Yun-ae hanya bisa terus tersenyum tanpa melepaskan tatapannya dari Jong-hyun. Gadis itu sangat bahagia, meskipun serentetan kalimat kembali terngiang-ngiang di telinganya.

“Hidup Yun-ae sudah tidak lama lagi. Tumor di otaknya harus segera diangkat. Namun resikonya, dia akan kehilangan semua memorinya tentang semua hal yang sudah terjadi pada dirinya. Dia tidak akan mengingat kedua orang tuanya, teman-temannya, dan semua hal yang sudah terjadi di dalam hidupnya selama ini. Dia akan menjadi orang yang benar-benar baru. Dan sebenarnya bukan hanya itu resikonya. Resiko lain yang pasti terjadi adalah operasi itu hanya bisa menyelamatkan hidupnya untuk beberapa bulan saja.”

Yun-ae menggenggam jemari Jong-hyun semakin erat.

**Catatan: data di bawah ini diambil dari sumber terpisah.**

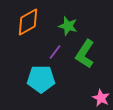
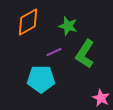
purple line: moved 1 px left; rotated 28 degrees clockwise
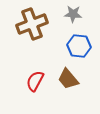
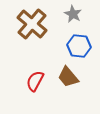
gray star: rotated 24 degrees clockwise
brown cross: rotated 28 degrees counterclockwise
brown trapezoid: moved 2 px up
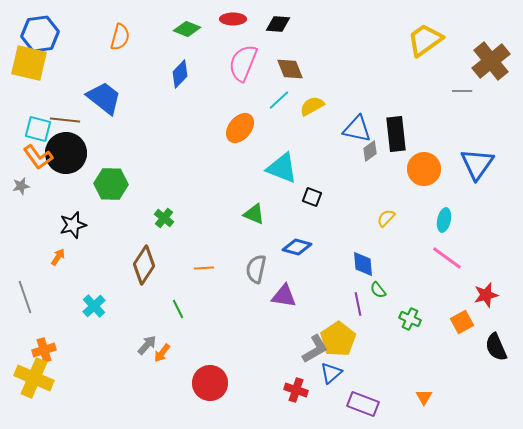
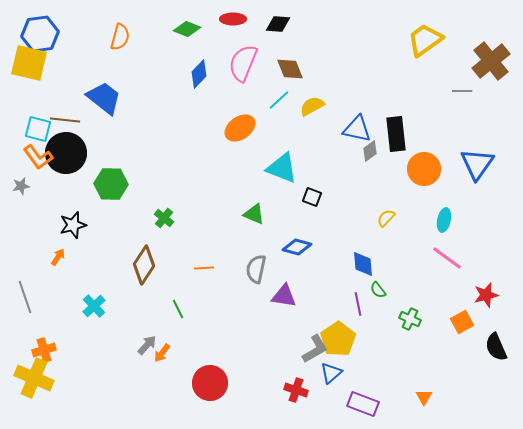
blue diamond at (180, 74): moved 19 px right
orange ellipse at (240, 128): rotated 16 degrees clockwise
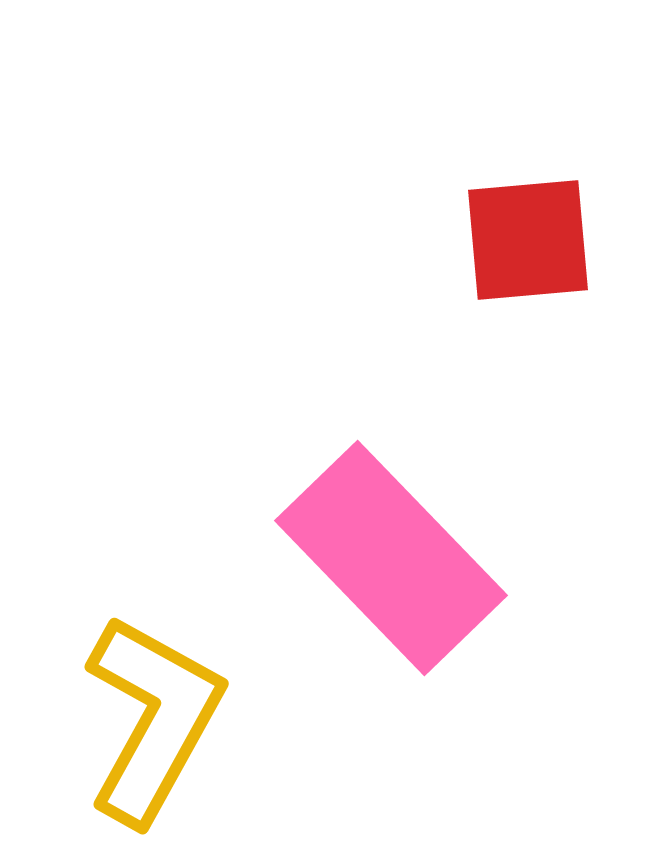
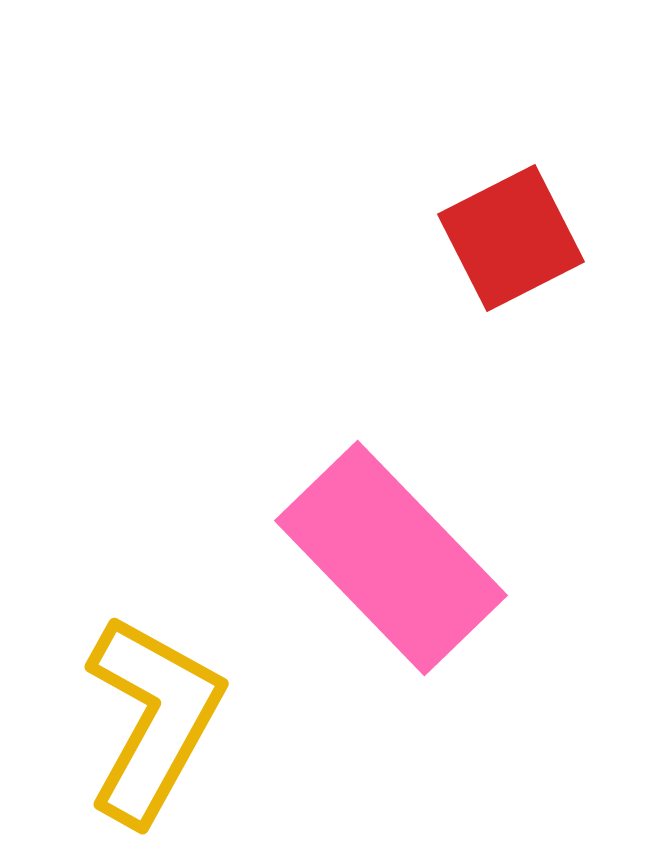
red square: moved 17 px left, 2 px up; rotated 22 degrees counterclockwise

Yang diinginkannya saat ini hanyalah bersama dengan orang-orang yang paling dicintainya. Dia tidak ingin kehilangan semua ingatannya dan menjadi robot yang tidak tau apa-apa di sisa hidupnya. Dia ingin terus mengukir kenangan, dan menikmati sisa-sisa hidupnya di sisi orang tuanya dan sisi Jong-hyun, orang yang paling dicintainya saat ini. Dan untuk membahagiakan Jong-hyun, Yun-ae rela untuk menyembunyikan hal ini. Hanya agar Jong-hyun tidak terbebani. Hanya agar Jong-hyun bahagia.